Tasks to perform:
a) Decide whether each statement agrees with the passage on icon labels and touch-sensitive surfaces. For each, answer yes or no and quote the deciding words from the passage. (i) The icon labels shown in FIG. 6A are described as merely exemplary. (ii) In FIG. 6B, touch-sensitive surface 651 is part of display 650. (iii) A label for an application icon is always the same as the name of the corresponding application.
b) Return the portion of the passage on icon labels and touch-sensitive surfaces between "It should be" and "particular application icon.", inclusive, copied word for word.

It should be noted that the icon labels illustrated in FIG. 6A are merely exemplary. For example, in some embodiments, icon 622 for video and music player module 152 is labeled “Music” or “Music Player.” Other labels are, optionally, used for various application icons. In some embodiments, a label for a respective application icon includes a name of an application corresponding to the respective application icon. In some embodiments, a label for a particular application icon is distinct from a name of an application corresponding to the particular application icon.

FIG. 6B illustrates an exemplary user interface on a device (e.g., device 300, FIG. 3) with a touch-sensitive surface 651 (e.g., a tablet or touchpad 355, FIG. 3) that is separate from the display 650. Device 300 also, optionally, includes one or more contact intensity sensors (e.g., one or more of sensors 359) for detecting intensity of contacts on touch-sensitive surface 651 and/or one or more tactile output generators 359 for generating tactile outputs for a user of device 300.

Raw data:
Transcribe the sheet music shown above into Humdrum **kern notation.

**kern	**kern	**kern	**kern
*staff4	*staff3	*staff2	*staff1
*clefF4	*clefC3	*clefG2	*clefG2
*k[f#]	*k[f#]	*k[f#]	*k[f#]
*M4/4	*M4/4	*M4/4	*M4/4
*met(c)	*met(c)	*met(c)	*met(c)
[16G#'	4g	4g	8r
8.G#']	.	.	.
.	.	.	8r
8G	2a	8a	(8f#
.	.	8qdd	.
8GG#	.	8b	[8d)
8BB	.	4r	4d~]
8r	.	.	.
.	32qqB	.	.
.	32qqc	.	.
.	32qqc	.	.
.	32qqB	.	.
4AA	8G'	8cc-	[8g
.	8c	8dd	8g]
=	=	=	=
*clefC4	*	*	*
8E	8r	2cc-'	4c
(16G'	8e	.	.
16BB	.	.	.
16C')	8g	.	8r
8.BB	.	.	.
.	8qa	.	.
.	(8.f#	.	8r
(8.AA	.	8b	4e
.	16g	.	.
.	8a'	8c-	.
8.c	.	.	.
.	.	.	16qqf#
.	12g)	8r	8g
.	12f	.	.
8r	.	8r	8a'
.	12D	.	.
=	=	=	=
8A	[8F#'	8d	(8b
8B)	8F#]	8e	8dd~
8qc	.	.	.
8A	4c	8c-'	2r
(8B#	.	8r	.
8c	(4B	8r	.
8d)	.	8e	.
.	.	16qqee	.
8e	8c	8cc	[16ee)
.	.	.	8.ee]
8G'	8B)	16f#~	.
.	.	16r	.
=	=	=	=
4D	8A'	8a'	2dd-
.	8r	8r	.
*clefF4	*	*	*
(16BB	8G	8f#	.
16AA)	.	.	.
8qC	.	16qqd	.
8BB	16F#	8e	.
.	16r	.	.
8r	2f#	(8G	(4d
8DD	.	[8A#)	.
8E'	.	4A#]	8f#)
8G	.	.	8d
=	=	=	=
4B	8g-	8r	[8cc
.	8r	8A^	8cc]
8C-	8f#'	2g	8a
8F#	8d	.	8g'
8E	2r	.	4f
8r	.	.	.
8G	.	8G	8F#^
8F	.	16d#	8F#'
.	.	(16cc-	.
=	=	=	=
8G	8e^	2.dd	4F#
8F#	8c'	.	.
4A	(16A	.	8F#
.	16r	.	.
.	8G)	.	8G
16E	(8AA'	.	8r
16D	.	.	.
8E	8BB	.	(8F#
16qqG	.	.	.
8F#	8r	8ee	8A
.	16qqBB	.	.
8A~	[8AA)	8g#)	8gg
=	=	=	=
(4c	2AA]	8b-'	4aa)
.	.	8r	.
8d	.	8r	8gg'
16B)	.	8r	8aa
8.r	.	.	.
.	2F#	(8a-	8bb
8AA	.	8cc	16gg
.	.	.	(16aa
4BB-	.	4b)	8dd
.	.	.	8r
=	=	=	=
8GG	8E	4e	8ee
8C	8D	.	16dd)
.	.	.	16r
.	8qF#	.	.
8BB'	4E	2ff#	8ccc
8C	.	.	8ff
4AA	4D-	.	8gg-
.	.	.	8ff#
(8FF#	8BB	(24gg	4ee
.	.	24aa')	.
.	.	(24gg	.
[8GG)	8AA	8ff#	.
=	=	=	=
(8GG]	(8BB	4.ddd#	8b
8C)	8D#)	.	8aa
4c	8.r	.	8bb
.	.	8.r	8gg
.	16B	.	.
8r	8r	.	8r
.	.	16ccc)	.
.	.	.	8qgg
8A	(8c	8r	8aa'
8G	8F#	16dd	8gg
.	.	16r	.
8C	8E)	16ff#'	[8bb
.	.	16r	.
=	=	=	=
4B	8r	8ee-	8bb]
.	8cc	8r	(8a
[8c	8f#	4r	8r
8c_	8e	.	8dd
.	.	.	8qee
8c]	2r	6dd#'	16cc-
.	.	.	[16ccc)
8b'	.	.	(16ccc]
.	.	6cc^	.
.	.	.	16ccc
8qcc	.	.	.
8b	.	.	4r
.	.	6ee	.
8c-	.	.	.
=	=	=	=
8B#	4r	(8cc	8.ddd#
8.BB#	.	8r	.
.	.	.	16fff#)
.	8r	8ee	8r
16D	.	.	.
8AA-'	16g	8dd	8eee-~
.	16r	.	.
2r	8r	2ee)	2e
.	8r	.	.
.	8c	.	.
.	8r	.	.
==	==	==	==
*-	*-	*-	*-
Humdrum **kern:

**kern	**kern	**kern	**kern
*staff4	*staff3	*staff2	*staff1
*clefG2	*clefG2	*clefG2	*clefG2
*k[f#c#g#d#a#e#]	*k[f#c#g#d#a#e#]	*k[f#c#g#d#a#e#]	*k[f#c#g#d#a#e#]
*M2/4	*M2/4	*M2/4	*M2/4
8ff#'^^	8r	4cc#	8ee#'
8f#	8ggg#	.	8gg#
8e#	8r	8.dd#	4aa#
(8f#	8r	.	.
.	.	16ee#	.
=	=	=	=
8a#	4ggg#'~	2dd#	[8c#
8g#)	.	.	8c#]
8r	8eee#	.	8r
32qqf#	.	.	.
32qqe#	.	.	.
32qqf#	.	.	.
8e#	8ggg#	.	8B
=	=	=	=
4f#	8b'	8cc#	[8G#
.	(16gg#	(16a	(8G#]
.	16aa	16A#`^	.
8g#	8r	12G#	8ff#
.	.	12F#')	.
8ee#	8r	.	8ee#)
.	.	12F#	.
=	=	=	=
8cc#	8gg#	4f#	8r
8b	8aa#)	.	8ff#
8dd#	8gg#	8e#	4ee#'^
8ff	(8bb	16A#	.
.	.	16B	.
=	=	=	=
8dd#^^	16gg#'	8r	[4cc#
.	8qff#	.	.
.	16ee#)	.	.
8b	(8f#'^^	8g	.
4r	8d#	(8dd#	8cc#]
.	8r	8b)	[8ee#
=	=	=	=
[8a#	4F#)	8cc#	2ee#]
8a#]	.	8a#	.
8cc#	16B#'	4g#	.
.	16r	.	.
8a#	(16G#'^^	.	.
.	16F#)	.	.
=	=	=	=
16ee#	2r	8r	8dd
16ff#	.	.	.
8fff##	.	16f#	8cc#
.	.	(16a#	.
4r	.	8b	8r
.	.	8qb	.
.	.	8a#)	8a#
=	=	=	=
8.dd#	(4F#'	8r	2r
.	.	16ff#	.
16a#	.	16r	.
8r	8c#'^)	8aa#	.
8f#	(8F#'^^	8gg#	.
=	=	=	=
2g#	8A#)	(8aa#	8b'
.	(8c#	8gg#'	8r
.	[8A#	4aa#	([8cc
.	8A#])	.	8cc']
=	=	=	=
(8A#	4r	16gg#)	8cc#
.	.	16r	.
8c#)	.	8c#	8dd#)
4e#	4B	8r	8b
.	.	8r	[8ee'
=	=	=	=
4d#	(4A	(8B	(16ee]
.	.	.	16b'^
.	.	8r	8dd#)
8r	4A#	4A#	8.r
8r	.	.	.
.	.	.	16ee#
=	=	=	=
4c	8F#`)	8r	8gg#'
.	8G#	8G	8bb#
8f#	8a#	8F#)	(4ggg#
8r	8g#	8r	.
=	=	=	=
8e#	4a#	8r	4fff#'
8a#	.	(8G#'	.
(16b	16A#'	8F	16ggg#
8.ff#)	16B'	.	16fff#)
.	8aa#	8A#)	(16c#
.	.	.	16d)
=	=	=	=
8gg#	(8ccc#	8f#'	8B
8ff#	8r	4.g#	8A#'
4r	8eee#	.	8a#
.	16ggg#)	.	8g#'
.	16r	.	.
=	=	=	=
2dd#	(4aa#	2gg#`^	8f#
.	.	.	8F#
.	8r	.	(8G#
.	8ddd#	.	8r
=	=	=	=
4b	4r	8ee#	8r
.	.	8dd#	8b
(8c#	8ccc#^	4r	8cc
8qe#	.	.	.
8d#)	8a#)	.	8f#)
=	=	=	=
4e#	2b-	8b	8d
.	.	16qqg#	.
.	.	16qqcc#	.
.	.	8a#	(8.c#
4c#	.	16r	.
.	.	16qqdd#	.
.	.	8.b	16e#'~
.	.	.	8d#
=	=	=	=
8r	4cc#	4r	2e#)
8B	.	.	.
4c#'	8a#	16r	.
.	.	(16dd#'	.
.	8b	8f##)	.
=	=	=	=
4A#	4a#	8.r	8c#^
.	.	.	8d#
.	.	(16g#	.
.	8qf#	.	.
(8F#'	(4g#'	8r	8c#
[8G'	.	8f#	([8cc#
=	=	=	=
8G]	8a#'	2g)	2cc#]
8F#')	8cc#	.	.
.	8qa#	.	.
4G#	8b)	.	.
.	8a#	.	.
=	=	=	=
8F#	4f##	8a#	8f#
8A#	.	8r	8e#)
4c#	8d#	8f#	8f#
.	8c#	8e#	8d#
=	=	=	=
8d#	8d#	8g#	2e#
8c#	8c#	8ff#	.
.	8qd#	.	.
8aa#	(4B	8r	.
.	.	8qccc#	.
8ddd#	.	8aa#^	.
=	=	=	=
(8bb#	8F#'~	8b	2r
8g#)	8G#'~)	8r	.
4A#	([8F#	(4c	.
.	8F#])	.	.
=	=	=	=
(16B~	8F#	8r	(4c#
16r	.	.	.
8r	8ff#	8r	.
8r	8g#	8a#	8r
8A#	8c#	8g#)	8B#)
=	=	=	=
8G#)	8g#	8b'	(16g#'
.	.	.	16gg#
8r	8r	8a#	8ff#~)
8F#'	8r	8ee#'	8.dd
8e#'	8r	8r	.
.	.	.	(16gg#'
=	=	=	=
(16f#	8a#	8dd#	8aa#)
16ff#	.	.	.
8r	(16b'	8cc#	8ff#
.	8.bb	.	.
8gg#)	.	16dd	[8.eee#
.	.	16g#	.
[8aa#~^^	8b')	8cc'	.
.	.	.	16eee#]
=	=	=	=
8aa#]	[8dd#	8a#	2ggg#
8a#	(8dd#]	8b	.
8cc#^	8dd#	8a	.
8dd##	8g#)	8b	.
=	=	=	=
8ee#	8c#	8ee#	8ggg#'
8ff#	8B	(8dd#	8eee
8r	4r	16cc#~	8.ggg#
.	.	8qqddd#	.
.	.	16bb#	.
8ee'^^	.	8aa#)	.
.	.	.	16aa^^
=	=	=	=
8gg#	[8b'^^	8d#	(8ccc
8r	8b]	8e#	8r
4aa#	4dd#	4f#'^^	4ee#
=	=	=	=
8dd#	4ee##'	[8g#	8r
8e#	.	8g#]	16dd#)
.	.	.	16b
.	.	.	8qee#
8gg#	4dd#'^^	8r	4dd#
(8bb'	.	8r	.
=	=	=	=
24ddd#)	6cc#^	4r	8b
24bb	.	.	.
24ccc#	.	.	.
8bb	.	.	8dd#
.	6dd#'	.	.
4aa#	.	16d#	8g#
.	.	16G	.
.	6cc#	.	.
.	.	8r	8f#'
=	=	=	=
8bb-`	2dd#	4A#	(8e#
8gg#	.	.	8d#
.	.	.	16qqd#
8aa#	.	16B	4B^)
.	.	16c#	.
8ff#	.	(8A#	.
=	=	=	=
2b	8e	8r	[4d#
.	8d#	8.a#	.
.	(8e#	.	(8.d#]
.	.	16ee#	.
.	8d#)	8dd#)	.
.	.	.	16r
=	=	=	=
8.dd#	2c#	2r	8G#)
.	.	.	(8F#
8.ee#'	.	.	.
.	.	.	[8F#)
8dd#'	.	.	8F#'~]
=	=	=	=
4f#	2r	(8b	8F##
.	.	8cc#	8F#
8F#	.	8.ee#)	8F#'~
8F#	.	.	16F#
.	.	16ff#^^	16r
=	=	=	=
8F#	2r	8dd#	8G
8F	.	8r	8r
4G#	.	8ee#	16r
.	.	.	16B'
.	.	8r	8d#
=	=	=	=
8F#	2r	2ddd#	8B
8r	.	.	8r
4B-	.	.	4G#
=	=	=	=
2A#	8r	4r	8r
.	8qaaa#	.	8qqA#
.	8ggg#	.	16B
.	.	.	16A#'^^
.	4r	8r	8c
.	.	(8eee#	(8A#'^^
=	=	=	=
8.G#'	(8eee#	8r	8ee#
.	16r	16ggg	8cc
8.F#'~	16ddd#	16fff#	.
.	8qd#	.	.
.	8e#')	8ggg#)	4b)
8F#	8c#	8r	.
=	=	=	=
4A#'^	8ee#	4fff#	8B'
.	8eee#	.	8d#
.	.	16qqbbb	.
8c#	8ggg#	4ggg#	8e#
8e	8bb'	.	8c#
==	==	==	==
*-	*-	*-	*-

Solutions per task:
a)
(i) Yes: "It should be noted that the icon labels illustrated in FIG. 6A are merely exemplary."
(ii) No: "with a touch-sensitive surface 651 (e.g., a tablet or touchpad 355, FIG. 3) that is separate from the display 650"
(iii) No: "In some embodiments, a label for a particular application icon is distinct from a name of an application corresponding to the particular application icon."

b)
It should be noted that the icon labels illustrated in FIG. 6A are merely exemplary. For example, in some embodiments, icon 622 for video and music player module 152 is labeled “Music” or “Music Player.” Other labels are, optionally, used for various application icons. In some embodiments, a label for a respective application icon includes a name of an application corresponding to the respective application icon. In some embodiments, a label for a particular application icon is distinct from a name of an application corresponding to the particular application icon.